Interpretasi kekristenan awal tentang konsep martabat manusia memberikan penekanan pada posisi khusus yang setara bagi semua manusia di tengah kosmos karena keanggotaannya pada komunitas umat manusia. Pemahaman yang egaliter tentang martabat mulai nampak lebih jelas dalam Kekristenan purba. Pada masa ini Paulus merelativisasi dan menggugat perbedaan antara “orang Yahudi dan Yunani, budak dan tuan, laki-laki dan perempuan” dalam hubungan dengan persatuan di dalam Kristus (Gal 3:28).
Namun dalam perjalanan sejarah pandangan biblis tentang martabat bersama semua manusia dibatalkan oleh pandangan teologis yang memberikan penekanan berlebihan pada persoalan dosa.

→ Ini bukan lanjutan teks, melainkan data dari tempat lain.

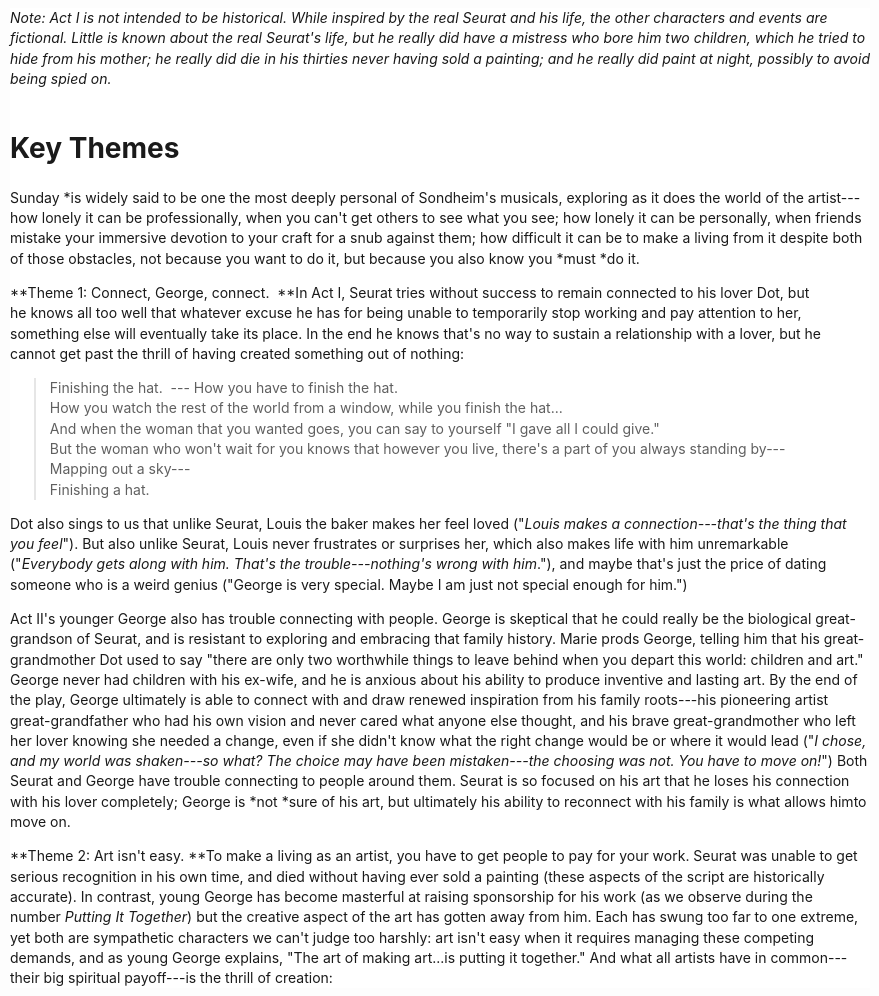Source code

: *Note: Act I is not intended to be historical. While inspired by the real Seurat and his life, the other characters and events are fictional. Little is known about the real Seurat's life, but he really did have a mistress who bore him two children, which he tried to hide from his mother; he really did die in his thirties never having sold a painting; and he really did paint at night, possibly to avoid being spied on.*

# Key Themes



Sunday *is widely said to be one the most deeply personal of Sondheim's musicals, exploring as it does the world of the artist---how lonely it can be professionally, when you can't get others to see what you see; how lonely it can be personally, when friends mistake your immersive devotion to your craft for a snub against them; how difficult it can be to make a living from it despite both of those obstacles, not because you want to do it, but because you also know you *must *do it.

**Theme 1: Connect, George, connect.  **In Act I, Seurat tries without success to remain connected to his lover Dot, but he knows all too well that whatever excuse he has for being unable to temporarily stop working and pay attention to her, something else will eventually take its place. In the end he knows that's no way to sustain a relationship with a lover, but he cannot get past the thrill of having created something out of nothing:

> Finishing the hat.  --- How you have to finish the hat.<br/>
> How you watch the rest of the world from a window, while you finish the hat...<br/>
> And when the woman that you wanted goes, you can say to yourself "I gave all I could give."<br/>
> But the woman who won't wait for you knows that however you live, there's a part of you always standing by---<br/>
> Mapping out a sky---<br/>
> Finishing a hat.

Dot also sings to us that unlike Seurat, Louis the baker makes her feel loved ("*Louis makes a connection---that's the thing that you feel*"). But also unlike Seurat, Louis never frustrates or surprises her, which also makes life with him unremarkable ("*Everybody gets along with him. That's the trouble---nothing's wrong with him*."), and maybe that's just the price of dating someone who is a weird genius ("George is very special. Maybe I am just not special enough for him.")

Act II's younger George also has trouble connecting with people. George is skeptical that he could really be the biological great-grandson of Seurat, and is resistant to exploring and embracing that family history. Marie prods George, telling him that his great-grandmother Dot used to say "there are only two worthwhile things to leave behind when you depart this world: children and art." George never had children with his ex-wife, and he is anxious about his ability to produce inventive and lasting art. By the end of the play, George ultimately is able to connect with and draw renewed inspiration from his family roots---his pioneering artist great-grandfather who had his own vision and never cared what anyone else thought, and his brave great-grandmother who left her lover knowing she needed a change, even if she didn't know what the right change would be or where it would lead ("*I chose, and my world was shaken---so what? The choice may have been mistaken---the choosing was not. You have to move on!*") Both Seurat and George have trouble connecting to people around them. Seurat is so focused on his art that he loses his connection with his lover completely; George is *not *sure of his art, but ultimately his ability to reconnect with his family is what allows himto move on.

**Theme 2: Art isn't easy. **To make a living as an artist, you have to get people to pay for your work. Seurat was unable to get serious recognition in his own time, and died without having ever sold a painting (these aspects of the script are historically accurate). In contrast, young George has become masterful at raising sponsorship for his work (as we observe during the number *Putting It Together*) but the creative aspect of the art has gotten away from him. Each has swung too far to one extreme, yet both are sympathetic characters we can't judge too harshly: art isn't easy when it requires managing these competing demands, and as young George explains, "The art of making art...is putting it together." And what all artists have in common---their big spiritual payoff---is the thrill of creation:
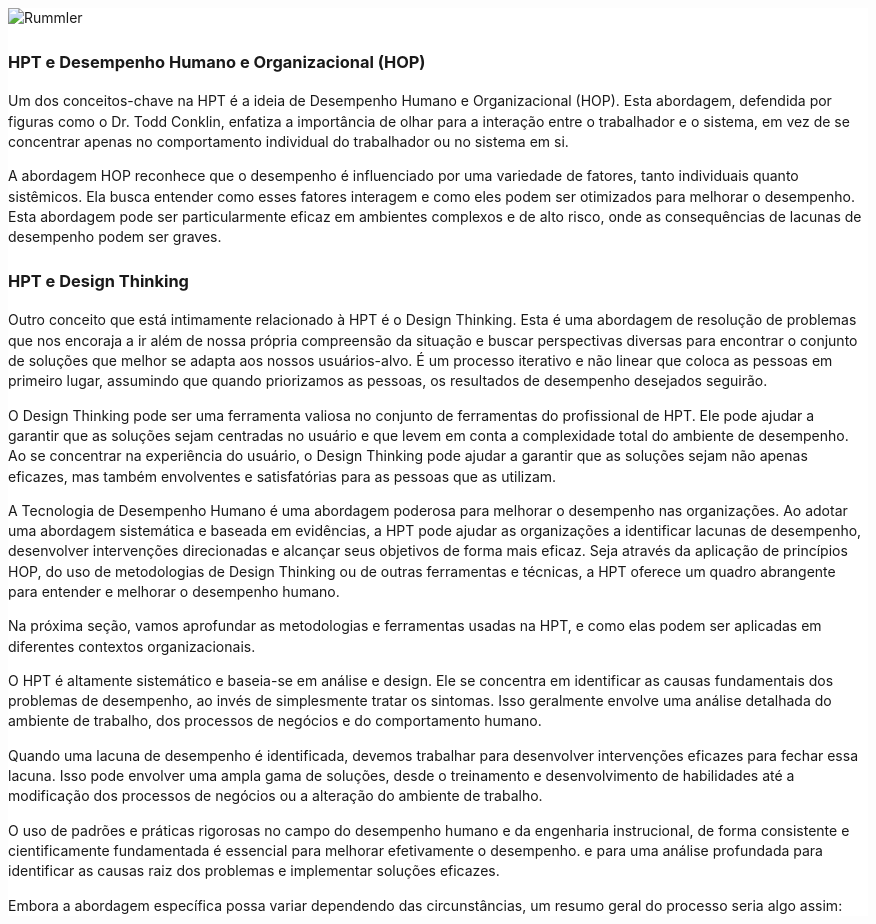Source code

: ![Rummler](/_uploads/rummler.png)

### HPT e Desempenho Humano e Organizacional (HOP) 

Um dos conceitos-chave na HPT é a ideia de Desempenho Humano e Organizacional (HOP). Esta abordagem, defendida por figuras como o Dr. Todd Conklin, enfatiza a importância de olhar para a interação entre o trabalhador e o sistema, em vez de se concentrar apenas no comportamento individual do trabalhador ou no sistema em si.

A abordagem HOP reconhece que o desempenho é influenciado por uma variedade de fatores, tanto individuais quanto sistêmicos. Ela busca entender como esses fatores interagem e como eles podem ser otimizados para melhorar o desempenho. Esta abordagem pode ser particularmente eficaz em ambientes complexos e de alto risco, onde as consequências de lacunas de desempenho podem ser graves.

### HPT e Design Thinking

Outro conceito que está intimamente relacionado à HPT é o Design Thinking. Esta é uma abordagem de resolução de problemas que nos encoraja a ir além de nossa própria compreensão da situação e buscar perspectivas diversas para encontrar o conjunto de soluções que melhor se adapta aos nossos usuários-alvo. É um processo iterativo e não linear que coloca as pessoas em primeiro lugar, assumindo que quando priorizamos as pessoas, os resultados de desempenho desejados seguirão.

O Design Thinking pode ser uma ferramenta valiosa no conjunto de ferramentas do profissional de HPT. Ele pode ajudar a garantir que as soluções sejam centradas no usuário e que levem em conta a complexidade total do ambiente de desempenho. Ao se concentrar na experiência do usuário, o Design Thinking pode ajudar a garantir que as soluções sejam não apenas eficazes, mas também envolventes e satisfatórias para as pessoas que as utilizam.

A Tecnologia de Desempenho Humano é uma abordagem poderosa para melhorar o desempenho nas organizações. Ao adotar uma abordagem sistemática e baseada em evidências, a HPT pode ajudar as organizações a identificar lacunas de desempenho, desenvolver intervenções direcionadas e alcançar seus objetivos de forma mais eficaz. Seja através da aplicação de princípios HOP, do uso de metodologias de Design Thinking ou de outras ferramentas e técnicas, a HPT oferece um quadro abrangente para entender e melhorar o desempenho humano.

Na próxima seção, vamos aprofundar as metodologias e ferramentas usadas na HPT, e como elas podem ser aplicadas em diferentes contextos organizacionais.

O HPT é altamente sistemático e baseia-se em análise e design. Ele se concentra em identificar as causas fundamentais dos problemas de desempenho, ao invés de simplesmente tratar os sintomas. Isso geralmente envolve uma análise detalhada do ambiente de trabalho, dos processos de negócios e do comportamento humano.

Quando uma lacuna de desempenho é identificada, devemos trabalhar para desenvolver intervenções eficazes para fechar essa lacuna. Isso pode envolver uma ampla gama de soluções, desde o treinamento e desenvolvimento de habilidades até a modificação dos processos de negócios ou a alteração do ambiente de trabalho. 

O uso de padrões e práticas rigorosas no campo do desempenho humano e da engenharia instrucional, de forma consistente e cientificamente fundamentada é essencial para melhorar efetivamente o desempenho. e para uma análise profundada para identificar as causas raiz dos problemas e implementar soluções eficazes. 

Embora a abordagem específica possa variar dependendo das circunstâncias, um resumo geral do processo seria algo assim:
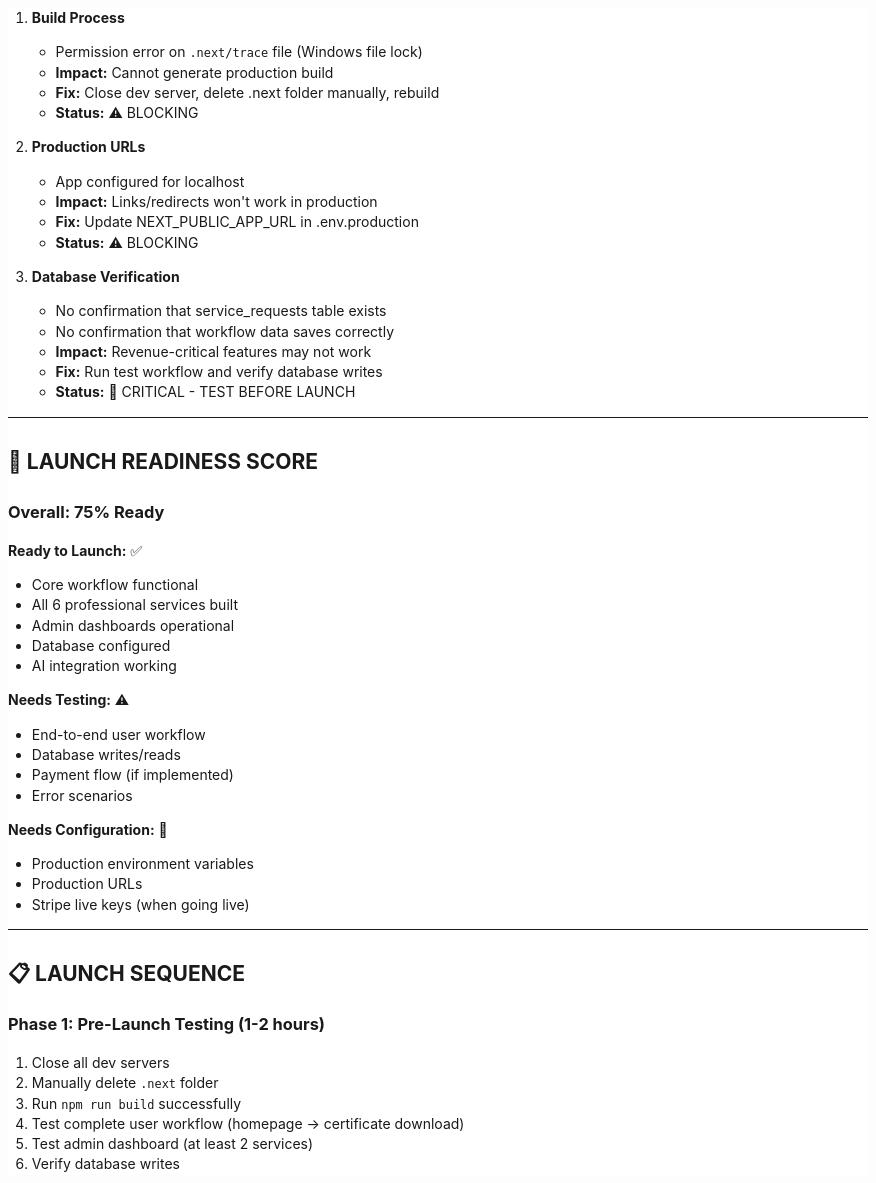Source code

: 1. **Build Process**
   - Permission error on `.next/trace` file (Windows file lock)
   - **Impact:** Cannot generate production build
   - **Fix:** Close dev server, delete .next folder manually, rebuild
   - **Status:** ⚠️ BLOCKING

2. **Production URLs**
   - App configured for localhost
   - **Impact:** Links/redirects won't work in production
   - **Fix:** Update NEXT_PUBLIC_APP_URL in .env.production
   - **Status:** ⚠️ BLOCKING

3. **Database Verification**
   - No confirmation that service_requests table exists
   - No confirmation that workflow data saves correctly
   - **Impact:** Revenue-critical features may not work
   - **Fix:** Run test workflow and verify database writes
   - **Status:** 🚨 CRITICAL - TEST BEFORE LAUNCH

---

## 🎯 LAUNCH READINESS SCORE

### Overall: **75% Ready**

**Ready to Launch:** ✅
- Core workflow functional
- All 6 professional services built
- Admin dashboards operational
- Database configured
- AI integration working

**Needs Testing:** ⚠️
- End-to-end user workflow
- Database writes/reads
- Payment flow (if implemented)
- Error scenarios

**Needs Configuration:** 🚨
- Production environment variables
- Production URLs
- Stripe live keys (when going live)

---

## 📋 LAUNCH SEQUENCE

### Phase 1: Pre-Launch Testing (1-2 hours)
1. Close all dev servers
2. Manually delete `.next` folder
3. Run `npm run build` successfully
4. Test complete user workflow (homepage → certificate download)
5. Test admin dashboard (at least 2 services)
6. Verify database writes
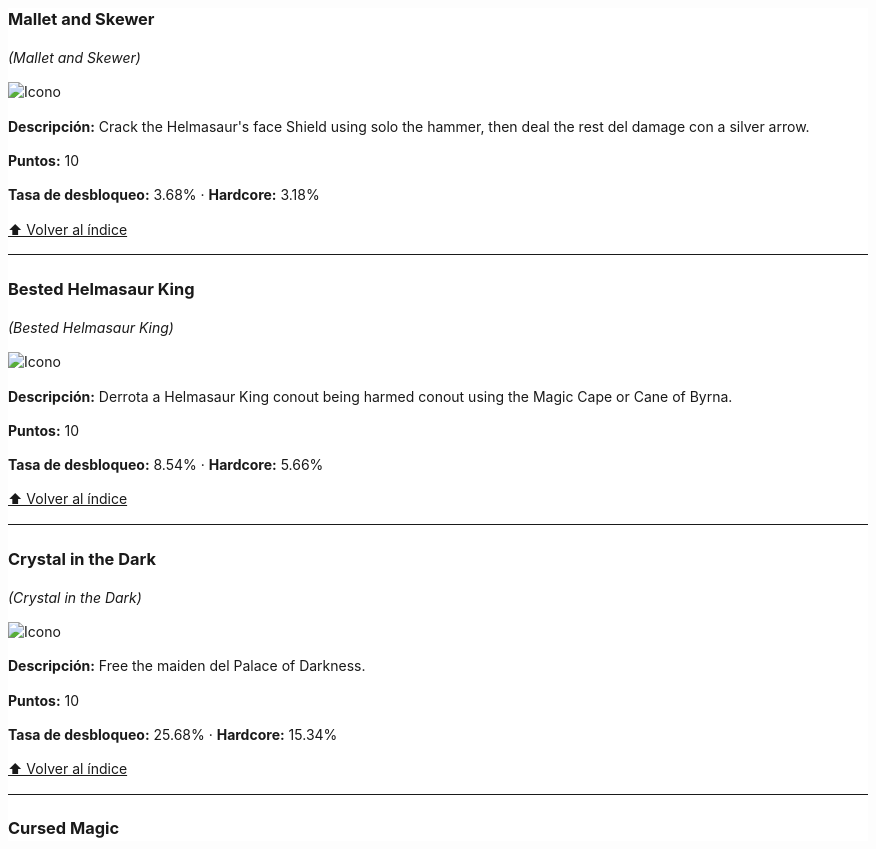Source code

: ### Mallet and Skewer

*(Mallet and Skewer)*

![Icono](https://media.retroachievements.org/Badge/347424.png)

**Descripción:** Crack the Helmasaur's face Shield using solo the hammer, then deal the rest del  damage con a silver arrow.

**Puntos:** 10

**Tasa de desbloqueo:** 3.68% · **Hardcore:** 3.18%

[⬆ Volver al índice](#indice)


---

<a id="bested-helmasaur-king"></a>

### Bested Helmasaur King

*(Bested Helmasaur King)*

![Icono](https://media.retroachievements.org/Badge/129291.png)

**Descripción:** Derrota a Helmasaur King conout being harmed conout using the Magic Cape or Cane of Byrna.

**Puntos:** 10

**Tasa de desbloqueo:** 8.54% · **Hardcore:** 5.66%

[⬆ Volver al índice](#indice)


---

<a id="crystal-in-the-dark"></a>

### Crystal in the Dark

*(Crystal in the Dark)*

![Icono](https://media.retroachievements.org/Badge/129275.png)

**Descripción:** Free the maiden del  Palace of Darkness.

**Puntos:** 10

**Tasa de desbloqueo:** 25.68% · **Hardcore:** 15.34%

[⬆ Volver al índice](#indice)


---

<a id="cursed-magic"></a>

### Cursed Magic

Pengakuan Gereja Katolik terhadap hukuman mati sebelum tahun 2018 antara lain berakar pada konsep teologi yang terlalu memberi penekanan pada dosa ini. Selain itu, pandangan tentang persekutuan umat manusia semakin luntur berhadapan dengan penekanan pada perbedaan antara agama dan perbedaan internal agama antara yang saleh dan yang sesat.
Akhirnya hierarki Gereja terbentuk dengan mengikuti pola tatanan masyarakat feodal. Perkembangan ini berujung pada dominasi pemahaman yang feodal tentang konsep martabat. Sebuah pemahaman yang menekankan aspek perbedaan antara manusia.
Atas dasar ini, pada abad modern dalam gerakan penolakan atas interpretasi teologis dan praksis politis yang dilegitimasi secara religius terdapat usaha untuk menemukan kembali makna egaliter dari konsep martabat manusia. Hal ini muncul secara kasat mata dalam gelora antiklerikalisme Revolusi Prancis yang memberikan pendasaran pada faham hak asasi manusia dengan merujuk pada konsep dasar sekuler tentang kebebasan, kesetaraan dan solidaritas.
Revisi katekismus menunjukkan bahwa gereja Katolik ingin kembali ke semengat dasar biblis tentang manusia sebagai citra Allah yang tidak dapat dihilangkan oleh siapa pun kendatipun manusia itu jahat atau jatuh ke dalam dosa. Sakramen pengakuan menegaskan bahwa ketika manusia berdosa status citra Allah itu tidak pernah hilang. Harapan ini membuka peluang akan pengampunan dosa.
Kalau Tuhan Allah Yang Mahakuasa saja tidak mampu menanggalkan status ontologis manusia sebagai citra Allah (martabat manusia), maka manusia sebagai makhluk yang kontingens dan terbatas pasti tidak mampu melakukan itu dan tidak perlu bertindak arogan untuk mengampil posisi Tuhan untuk menentukan mati hidupnya seseorang.